Single-Dose ‘Polypill’ Found to Save Lives, Prevent Heart Attacks in Major New Trial

Single-Dose ‘Polypill’ Found to Save Lives, Prevent Heart Attacks in Major New Trial

A three-in-one drug combo can help people with a history of heart attacks stay healthy, new research shows. The randomised clinical trial found that people who took the bundled medication, also known as a polypill, went on to experience fewer heart attacks, strokes, or cardiovascular-related deaths than those given standard care. The findings may pave the way for the polypill to become a common heart treatment moving forward.

The basic concept of the polypill has been around for over two decades. Many medical conditions require taking multiple medications, which can be a time-consuming task and added burden for patients. So by taking these individual drugs and putting them into a single pill, the theory goes, you can make it easier for patients to adhere to their treatment. There are already standard treatments for some conditions, such as HIV, that are given as a combination medication. But the original inspiration for the polypill was as a way to improve the treatment of cardiovascular disease. And now, this strategy seems to have passed its biggest test yet with flying colours.
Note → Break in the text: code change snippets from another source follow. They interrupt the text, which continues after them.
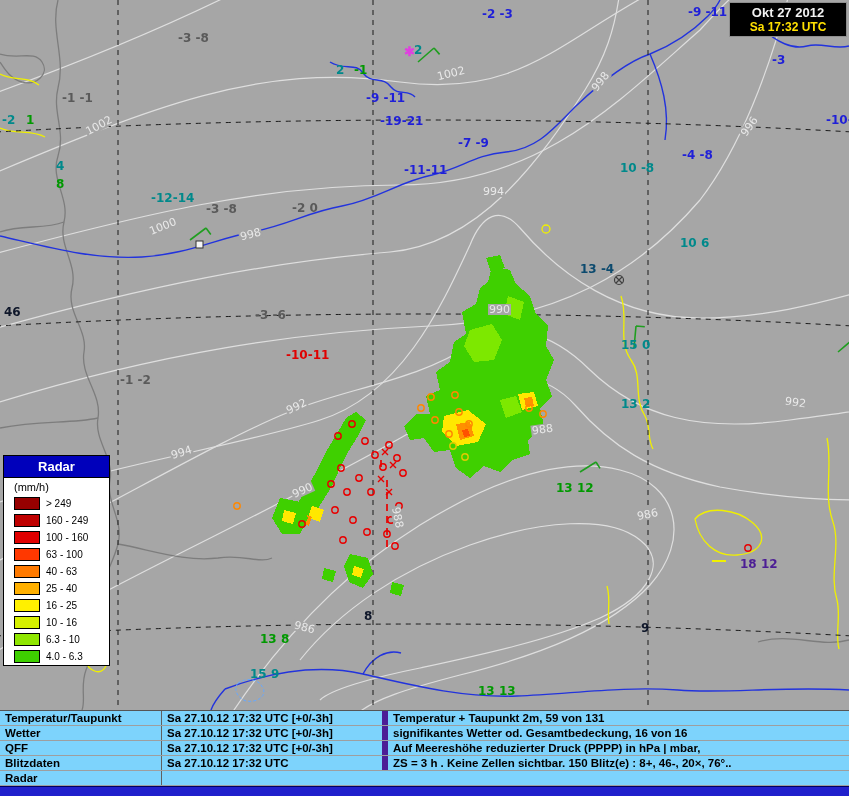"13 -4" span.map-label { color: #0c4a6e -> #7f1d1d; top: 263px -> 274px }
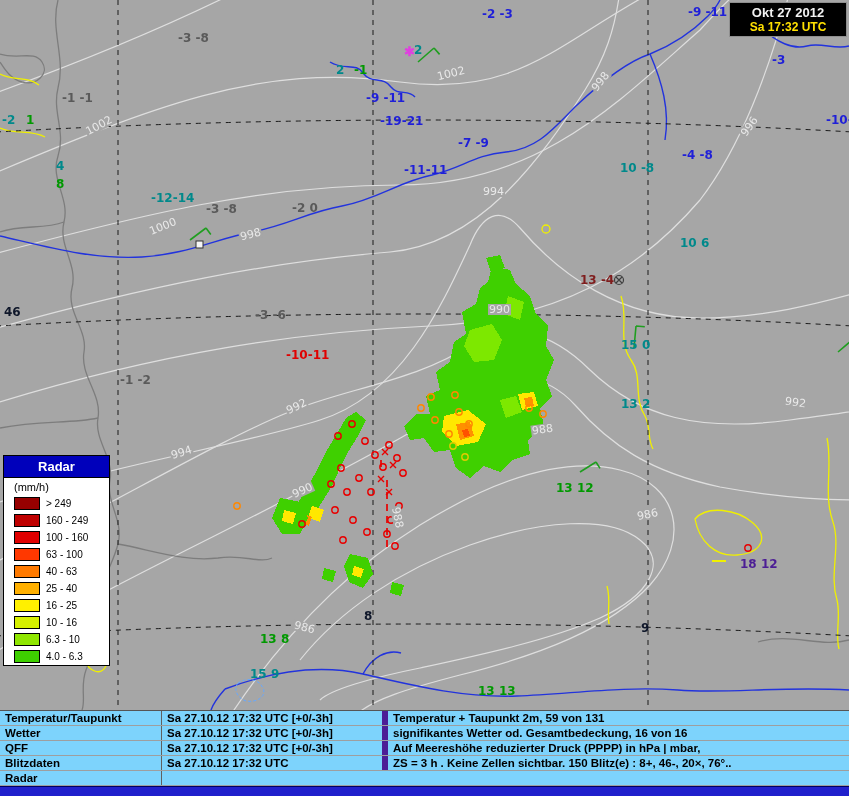"18 12" span.map-label { color: #4c1d95 -> #14532d; left: 740px -> 712px }
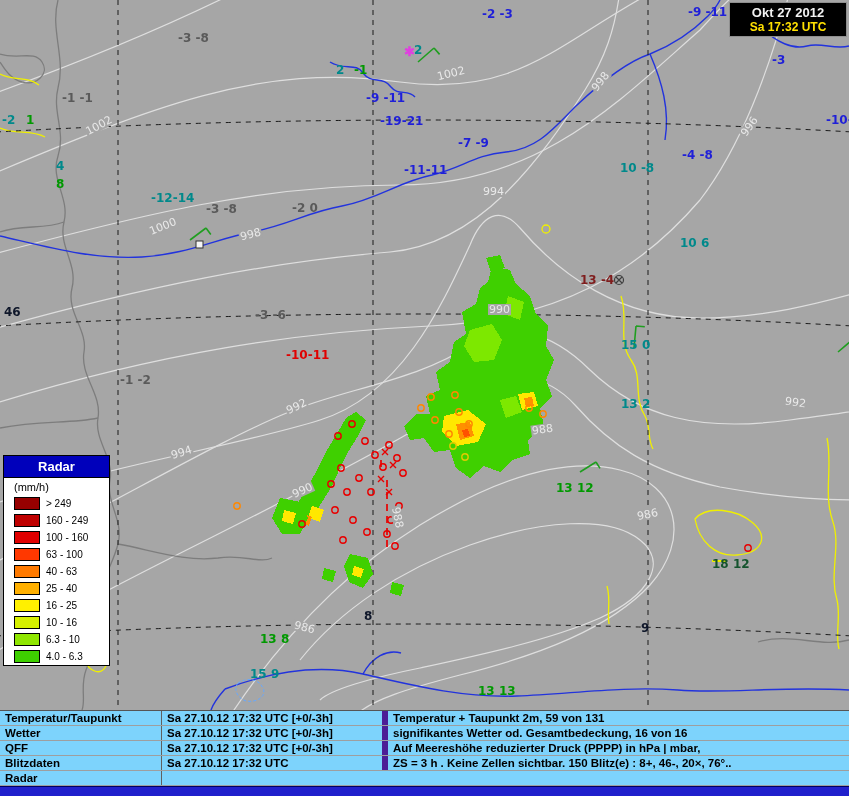"Temperatur + Taupunkt 2m, 59" div.cell { html: <div>Temperatur + Taupunkt 2m, 59 von 131</div> -> none }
In 2015, the “Secondary prEvention of CardiovascUlar disease in the Elderly” — or SECURE — trial began. It was meant to test out a fixed dose combination of three generic drugs already known to improve heart disease outcomes: aspirin, a common statin known as atorvastatin, and the ACE inhibitor ramipril. The combo drug is manufactured by the pharmaceutical company Ferrer and is approved in the EU and some other countries as Trinomia.

About 2,500 heart attack survivors over the age of 65 were included in the trial, which was sponsored by the EU and conducted in seven European countries. The patients were randomised to either receive Trinomia or standard treatment. They were then tracked over the next five years, with the researchers primarily looking for incidents of cardiovascular-related death, along with nonfatal heart attacks, strokes, and blocked coronary arteries that needed urgent treatment.

Ultimately, 12.7% of patients in the control group experienced at least one of these outcomes, compared to 9.5% of those in the polypill group, amounting to a 24% reduction in risk. When it came to deaths in particular, those who took the polypill were 33% less likely to die than control patients. And other data showed that people on the polypill were more likely to keep taking it as recommended — exactly as hoped. The study’s findings were published Friday in the New England Journal of Medicine.

“Treatment with a polypill containing aspirin, ramipril, and atorvastatin within 6 months after myocardial infarction resulted in a significantly lower risk of major adverse cardiovascular events than usual care,” the authors wrote.

The SECURE trial is the first of its kind to test the polypill for heart attack survivors. Many experts in the field have been waiting for the study’s findings to emerge, and it’s this sort of gold standard data that can lead to the wider acceptance of a novel treatment approach in medicine. Given these results, it’s likely that more countries will decide to approve Trinomia. (Notably, the U.S. has not approved Trinomia, though it has approved other polypills.) So the drug may very well someday become a new standard of care for survivors at risk of future heart complications.

“The SECURE study findings suggest that the polypill could become an integral element of strategies to prevent recurrent cardiovascular events in patients who have had a heart attack. By simplifying treatment and improving adherence, this approach has the potential to reduce the risk of recurrent cardiovascular disease and death on a global scale,” said senior study author Valentin Fuster, the physician-in-chief at Mount Sinai Hospital in New York as well as the general director of the Spanish National Centre for Cardiovascular Research, in a statement released by Mount Sinai.